End of negative interest rates: back to normal
The inflation we are currently experiencing will have had at least one good point: the end of zero and negative interest rates. It was indeed irrational to the point that the great economists of the past had never even spoken of it, so incongruous did this possibility seem to them! A negative interest rate means that you are paying to have your money kept, while the logic of the loan is to compensate you for temporarily denying yourself the use of a certain amount of money.
But that's what we experienced for several years: the interest rate on 10-year French bonds (the benchmark maturity) settled into negative territory from mid-2019 to mid-2021 (spring 2020 being the exception). As for two-year bonds, this situation even persisted from 2014 to early 2022. The same phenomenon has been seen in several other countries in the eurozone, notably Germany. The State then borrowed without paying any interest, and even got paid for doing so!
The reason for this phenomenon was the policy of the European Central Bank (ECB) – following its American counterpart, the Fed – which had reduced its key rate to almost zero just after the subprime crisis in order to facilitate the refinancing of the banking system, which was at the time in difficulty, and to support economic activity. The ensuing Greek public debt crisis prompted the ECB to prolong its low rates. At the same time, central banks were buying government bonds in order to lower interest rates on all maturities (2 years, 5 years, 10 years, etc.). How can this be? Simply by creating money. The ECB's balance sheet has therefore increased from around 1,000 billion euros just before the 2007-2008 crisis to more than 8,000 today. This is called “quantitative easing”.
It worked well, there was more money, more/too much liquidity in the economy, and inflation became a reality. Central banks are now raising their key rates and putting an end to their debt purchases in order to curb inflation. We are back to positive interest rates. However, the situation is not yet completely back to normal because the real interest rate (interest rate – inflation rate), the one that really matters, remains negative. The interest income is still lower than the rise in prices.
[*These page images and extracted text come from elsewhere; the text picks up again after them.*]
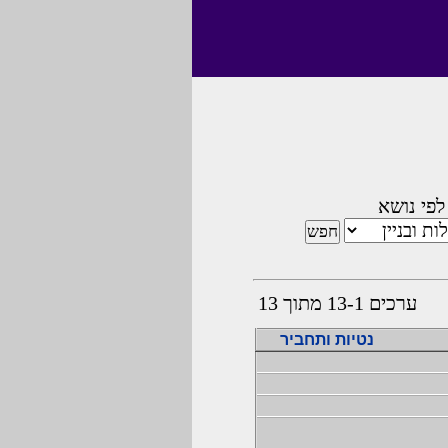
לפי נושא
ערכים 13-1 מתוך 13
נטיות ותחביר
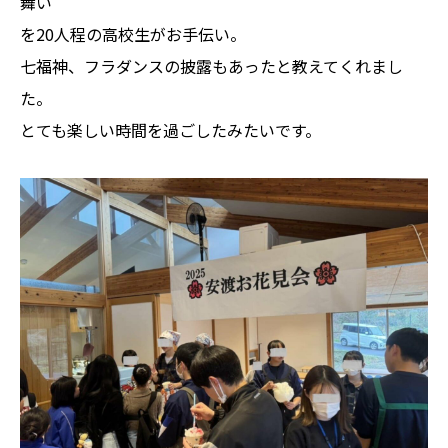
舞い
を20人程の高校生がお手伝い。
七福神、フラダンスの披露もあったと教えてくれまし
た。
とても楽しい時間を過ごしたみたいです。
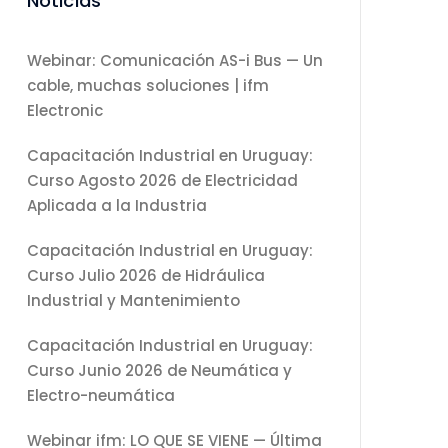
Noticias
Webinar: Comunicación AS-i Bus — Un
cable, muchas soluciones | ifm
Electronic
Capacitación Industrial en Uruguay:
Curso Agosto 2026 de Electricidad
Aplicada a la Industria
Capacitación Industrial en Uruguay:
Curso Julio 2026 de Hidráulica
Industrial y Mantenimiento
Capacitación Industrial en Uruguay:
Curso Junio 2026 de Neumática y
Electro-neumática
Webinar ifm: LO QUE SE VIENE — Última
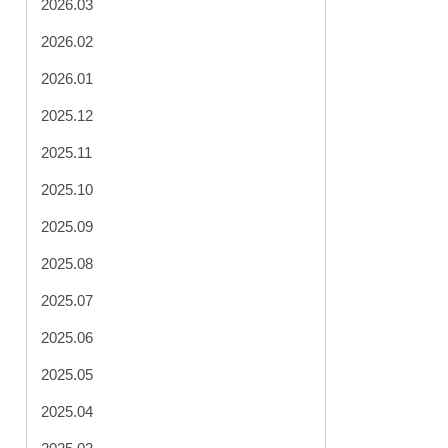
2026.03
2026.02
2026.01
2025.12
2025.11
2025.10
2025.09
2025.08
2025.07
2025.06
2025.05
2025.04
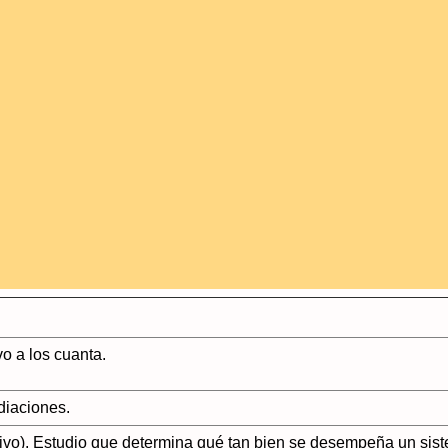
vo a los cuanta.
diaciones.
ativo). Estudio que determina qué tan bien se desempeña un sis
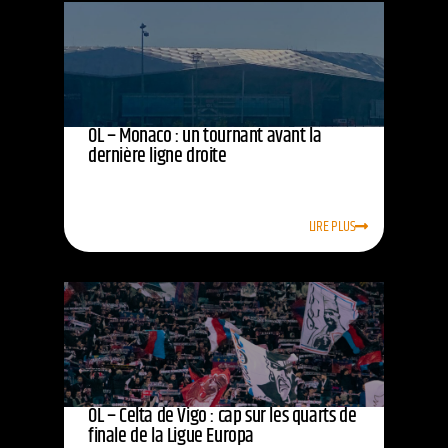
OL – Monaco : un tournant avant la
dernière ligne droite
LIRE PLUS
OL – Celta de Vigo : cap sur les quarts de
finale de la Ligue Europa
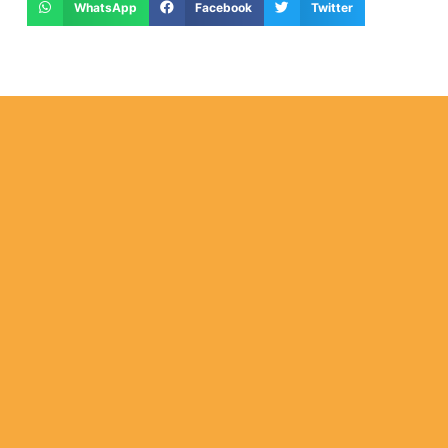
WhatsApp
Facebook
Twitter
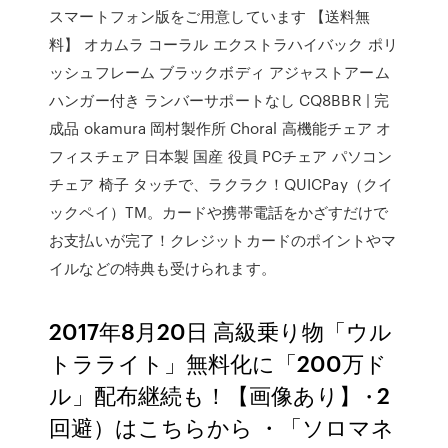
スマートフォン版をご用意しています 【送料無
料】 オカムラ コーラル エクストラハイバック ポリ
ッシュフレーム ブラックボディ アジャストアーム
ハンガー付き ランバーサポートなし CQ8BBR | 完
成品 okamura 岡村製作所 Choral 高機能チェア オ
フィスチェア 日本製 国産 役員 PCチェア パソコン
チェア 椅子 タッチで、ラクラク！QUICPay（クイ
ックペイ）TM。カードや携帯電話をかざすだけで
お支払いが完了！クレジットカードのポイントやマ
イルなどの特典も受けられます。
2017年8月20日 高級乗り物「ウル
トラライト」無料化に「200万ド
ル」配布継続も！【画像あり】 · 2
回避）はこちらから ・「ソロマネ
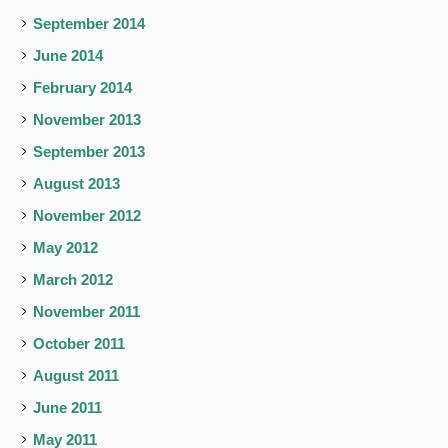
September 2014
June 2014
February 2014
November 2013
September 2013
August 2013
November 2012
May 2012
March 2012
November 2011
October 2011
August 2011
June 2011
May 2011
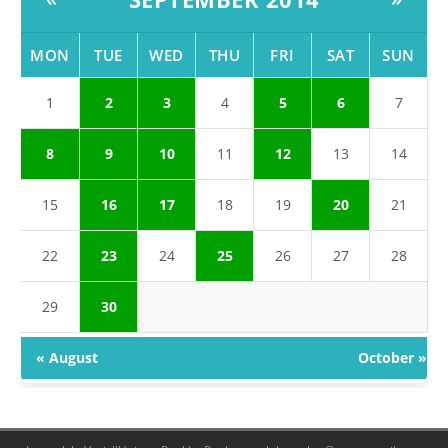
MON
TUE
WED
THU
FRI
SAT
SUN
1
2
3
4
5
6
7
8
9
10
11
12
13
14
15
16
17
18
19
20
21
22
23
24
25
26
27
28
29
30
« August
October »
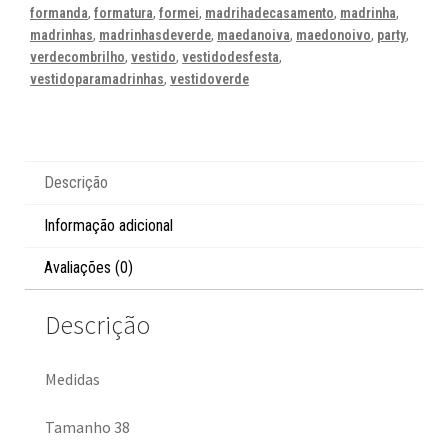
formanda
,
formatura
,
formei
,
madrihadecasamento
,
madrinha
,
madrinhas
,
madrinhasdeverde
,
maedanoiva
,
maedonoivo
,
party
,
verdecombrilho
,
vestido
,
vestidodesfesta
,
vestidoparamadrinhas
,
vestidoverde
Descrição
Informação adicional
Avaliações (0)
Descrição
Medidas
Tamanho 38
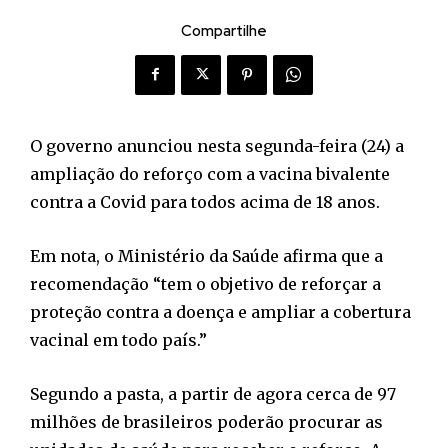
Compartilhe
O governo anunciou nesta segunda-feira (24) a
ampliação do reforço com a vacina bivalente
contra a Covid para todos acima de 18 anos.
Em nota, o Ministério da Saúde afirma que a
recomendação “tem o objetivo de reforçar a
proteção contra a doença e ampliar a cobertura
vacinal em todo país.”
Segundo a pasta, a partir de agora cerca de 97
milhões de brasileiros poderão procurar as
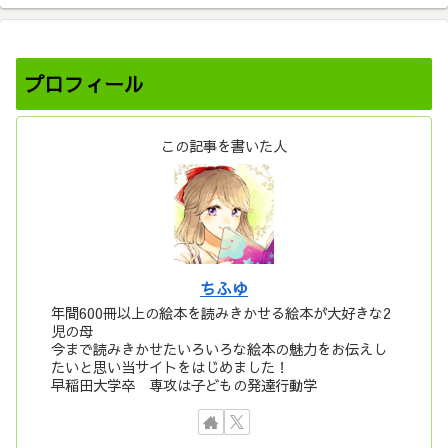
プロフィール
この記事を書いた人
ちふゆ
年間600冊以上の絵本を読みきかせる絵本が大好きな2
児の母
今まで読みきかせたいろいろな絵本の魅力をお伝えし
たいと思い当サイトをはじめました！
早稲田大学卒 専攻は子どもの発達行動学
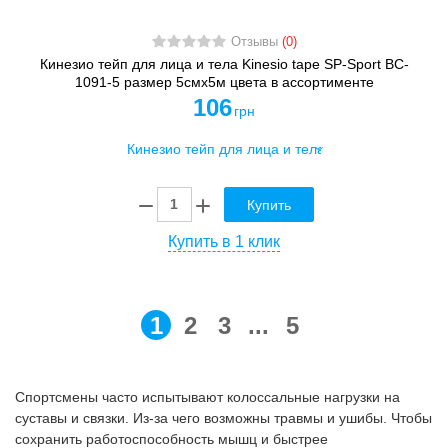
Отзывы
(0)
Кинезио тейп для лица и тела Kinesio tape SP-Sport BC-
1091-5 размер 5смх5м цвета в ассортименте
106
грн
Купить
Купить в 1 клик
1
2
3
...
5
Спортсмены часто испытывают колоссальные нагрузки на
суставы и связки. Из-за чего возможны травмы и ушибы. Чтобы
сохранить работоспособность мышц и быстрее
What effects will this reversal have? “Free” money has pushed up the price of tangible assets, which themselves are in limited supply and therefore provide safe havens from monetary expansion (real estate, equities, works of art, collectible cars, commodities, gold, etc.). From now on, some bubbles are in danger of deflating and only quality goods will resist. We will have to become more selective. From now on, precise, meticulous economic analysis will return to the forefront, which is also good news.